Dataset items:
+===+
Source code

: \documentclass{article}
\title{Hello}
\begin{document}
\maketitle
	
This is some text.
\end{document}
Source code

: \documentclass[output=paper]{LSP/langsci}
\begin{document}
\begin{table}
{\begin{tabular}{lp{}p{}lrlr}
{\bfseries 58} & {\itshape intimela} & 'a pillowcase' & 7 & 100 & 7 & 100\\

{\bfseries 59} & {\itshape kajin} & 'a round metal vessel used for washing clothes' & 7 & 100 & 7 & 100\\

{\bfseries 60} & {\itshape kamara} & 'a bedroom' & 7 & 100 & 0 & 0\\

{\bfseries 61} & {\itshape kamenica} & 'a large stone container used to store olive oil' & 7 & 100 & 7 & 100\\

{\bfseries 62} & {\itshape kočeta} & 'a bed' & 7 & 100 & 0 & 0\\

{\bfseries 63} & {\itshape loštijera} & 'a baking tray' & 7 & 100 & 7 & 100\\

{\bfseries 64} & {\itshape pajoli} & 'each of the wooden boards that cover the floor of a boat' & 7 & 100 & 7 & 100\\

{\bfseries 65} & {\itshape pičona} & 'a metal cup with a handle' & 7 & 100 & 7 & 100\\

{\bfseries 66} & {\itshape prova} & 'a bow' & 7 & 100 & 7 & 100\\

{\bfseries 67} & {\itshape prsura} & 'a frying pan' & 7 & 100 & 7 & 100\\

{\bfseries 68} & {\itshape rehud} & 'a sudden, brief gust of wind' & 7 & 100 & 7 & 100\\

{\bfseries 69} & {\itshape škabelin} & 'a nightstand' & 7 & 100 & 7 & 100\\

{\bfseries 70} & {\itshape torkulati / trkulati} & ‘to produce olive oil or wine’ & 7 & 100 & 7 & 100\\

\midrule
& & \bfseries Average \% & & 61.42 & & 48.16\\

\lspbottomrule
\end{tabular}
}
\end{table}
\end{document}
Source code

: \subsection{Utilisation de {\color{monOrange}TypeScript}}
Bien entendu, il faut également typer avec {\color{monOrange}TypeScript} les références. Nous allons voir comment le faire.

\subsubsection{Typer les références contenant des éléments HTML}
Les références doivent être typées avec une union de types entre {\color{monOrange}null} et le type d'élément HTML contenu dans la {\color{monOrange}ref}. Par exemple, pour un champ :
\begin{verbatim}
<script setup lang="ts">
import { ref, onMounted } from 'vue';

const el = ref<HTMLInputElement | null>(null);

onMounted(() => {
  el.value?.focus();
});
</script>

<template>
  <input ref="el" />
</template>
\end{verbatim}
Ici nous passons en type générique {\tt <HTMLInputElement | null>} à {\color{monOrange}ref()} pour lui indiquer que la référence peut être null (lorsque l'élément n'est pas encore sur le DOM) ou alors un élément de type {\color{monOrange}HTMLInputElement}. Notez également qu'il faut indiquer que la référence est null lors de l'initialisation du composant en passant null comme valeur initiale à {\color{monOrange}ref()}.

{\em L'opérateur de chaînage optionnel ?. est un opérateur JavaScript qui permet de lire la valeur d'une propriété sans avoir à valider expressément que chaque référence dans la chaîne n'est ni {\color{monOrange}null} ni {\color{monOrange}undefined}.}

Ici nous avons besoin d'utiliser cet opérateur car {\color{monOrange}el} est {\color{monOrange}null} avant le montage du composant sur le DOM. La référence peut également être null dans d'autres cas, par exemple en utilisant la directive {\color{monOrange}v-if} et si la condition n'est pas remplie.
+===+
- [WORK INSTRUCTION]
Your task for the entries above: copy exactly the span starting with the line with "of the wooden" and going on through the line with "Bien entendu, il", both lines included, and nothing else.

- [SOLUTION]
{\bfseries 64} & {\itshape pajoli} & 'each of the wooden boards that cover the floor of a boat' & 7 & 100 & 7 & 100\\

{\bfseries 65} & {\itshape pičona} & 'a metal cup with a handle' & 7 & 100 & 7 & 100\\

{\bfseries 66} & {\itshape prova} & 'a bow' & 7 & 100 & 7 & 100\\

{\bfseries 67} & {\itshape prsura} & 'a frying pan' & 7 & 100 & 7 & 100\\

{\bfseries 68} & {\itshape rehud} & 'a sudden, brief gust of wind' & 7 & 100 & 7 & 100\\

{\bfseries 69} & {\itshape škabelin} & 'a nightstand' & 7 & 100 & 7 & 100\\

{\bfseries 70} & {\itshape torkulati / trkulati} & ‘to produce olive oil or wine’ & 7 & 100 & 7 & 100\\

\midrule
& & \bfseries Average \% & & 61.42 & & 48.16\\

\lspbottomrule
\end{tabular}
}
\end{table}
\end{document}
Source code

: \subsection{Utilisation de {\color{monOrange}TypeScript}}
Bien entendu, il faut également typer avec {\color{monOrange}TypeScript} les références. Nous allons voir comment le faire.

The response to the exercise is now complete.